Em biografia encomendada e marcada por preconceitos, Karl Marx qualifica Simón Bolívar de covarde e antidemocrático

FRANCISCO DORATIOTO
ESPECIAL PARA A FOLHA

Karl Marx estava praticamente na miséria em meados da década de 1850, a ponto de, no duro inverno londrino de 1855, pedir ajuda financeira a Engels para comprar carvão e manter a casa aquecida.
Três anos antes, emprestara dinheiro de um vizinho para pagar o caixão da filha que morrera com um ano de idade.
Essa situação explica ter o filósofo alemão aceito, em 1857, convite de Charles Dana, editor do "New York Daily Tribune", extensivo a Engels, para escreverem verbetes de história militar e biografias para a "New American Cyclopaedia".
A Marx coube escrever a biografia de Simón Bolívar (na realidade, Simón José Antonio de la Santísima Trinidad Bolívar y Ponte Palacios y Blanco), embora não tivesse maior interesse ou conhecimento sobre o personagem.

"Canalha"
Bolívar morrera em 1830, e sua imagem póstuma era de competente estrategista militar e talentoso diplomata na luta pela independência de parte da América do Sul da Espanha, atuação que lhe valeu o título de "Libertador".
O pensamento marxista inspirou, no século 20, movimentos anticolonialistas, de libertação nacional, e o surgimento de interpretações teóricas críticas à expansão do capitalismo, como a do imperialismo.
Atualmente, o presidente venezuelano Hugo Chávez, com base em idéias que imagina terem sido de Bolívar, defende projeto político "bolivariano" e "socialista" e faz referências ao marxismo.
Nessas circunstâncias, há uma certa expectativa de que este ensaio de 24 páginas de Marx seja simpático a Bolívar.
Não é, porém, o que ocorre.
Marx detestava visceralmente Bolívar.
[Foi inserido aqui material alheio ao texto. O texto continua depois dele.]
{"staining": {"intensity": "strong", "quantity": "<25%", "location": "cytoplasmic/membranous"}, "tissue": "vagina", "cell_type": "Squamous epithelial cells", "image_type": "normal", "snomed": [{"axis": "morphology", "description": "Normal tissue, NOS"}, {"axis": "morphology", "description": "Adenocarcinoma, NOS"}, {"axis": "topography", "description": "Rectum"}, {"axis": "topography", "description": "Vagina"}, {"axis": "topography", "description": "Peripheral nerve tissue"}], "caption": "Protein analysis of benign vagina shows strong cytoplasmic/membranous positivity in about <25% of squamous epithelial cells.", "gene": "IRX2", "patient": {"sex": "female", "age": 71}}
Em carta a Engels, classificou o "Libertador" como "o mais covarde, brutal e miserável dos canalhas", enquanto no ensaio, mais comedido, apresenta-o como aristocrata, antidemocrático, covarde em campo de batalha, ambicioso em tornar-se ditador dos territórios que libertara.
De fato, Bolívar foi um riquíssimo latifundiário e não via nas massas populares consciência política suficiente para poder governar seu destino.

Queda no subjetivismo
Marx, embora elaborador do "materialismo histórico", que se propõe a explicar a história por suas condições objetivas, cai, contudo, no subjetivismo quanto a seu biografado.
Responsabiliza-o por dificuldades militares que, na realidade, são compreensíveis no contexto em que se deu a luta pela independência e adota postura simplificadora dos fatos ao apresentá-lo como sedento de poder -quando o mais justo seria vê-lo simultaneamente como líder e instrumento no processo, nem sempre linear e harmonioso, da construção de uma nova ordem política.
O livro também traz dois ensaios sobre o texto de Marx, um antes e outro depois do fim da União Soviética.

Eurocentrismo
No primeiro, de 1980, intitulado "O Bolívar de Marx", o marxista argentino José Aricó reconhece como errada a análise sobre "O Libertador", procura justificá-lo e conclui pela necessidade de o marxismo proceder a uma auto-avaliação.
Já no epílogo, escrito em 2001, os espanhóis Marcos Roitman Rosenmann e Sara Martinez Cuadrado interpretam positivamente o texto de Marx, vendo-o como esforço para destruir a visão idealizada de Bolívar: "Situa o personagem e não desconhece o valor de uma luta social pela independência".
Há, sem dúvida, esse esforço, ainda que misturado com um certo eurocentrismo (negado por Aricó) e preconceito por parte de Marx, a ponto de este escrever que, "como a maioria de seus compatriotas, ele [Bolívar] era avesso a qualquer esforço prolongado".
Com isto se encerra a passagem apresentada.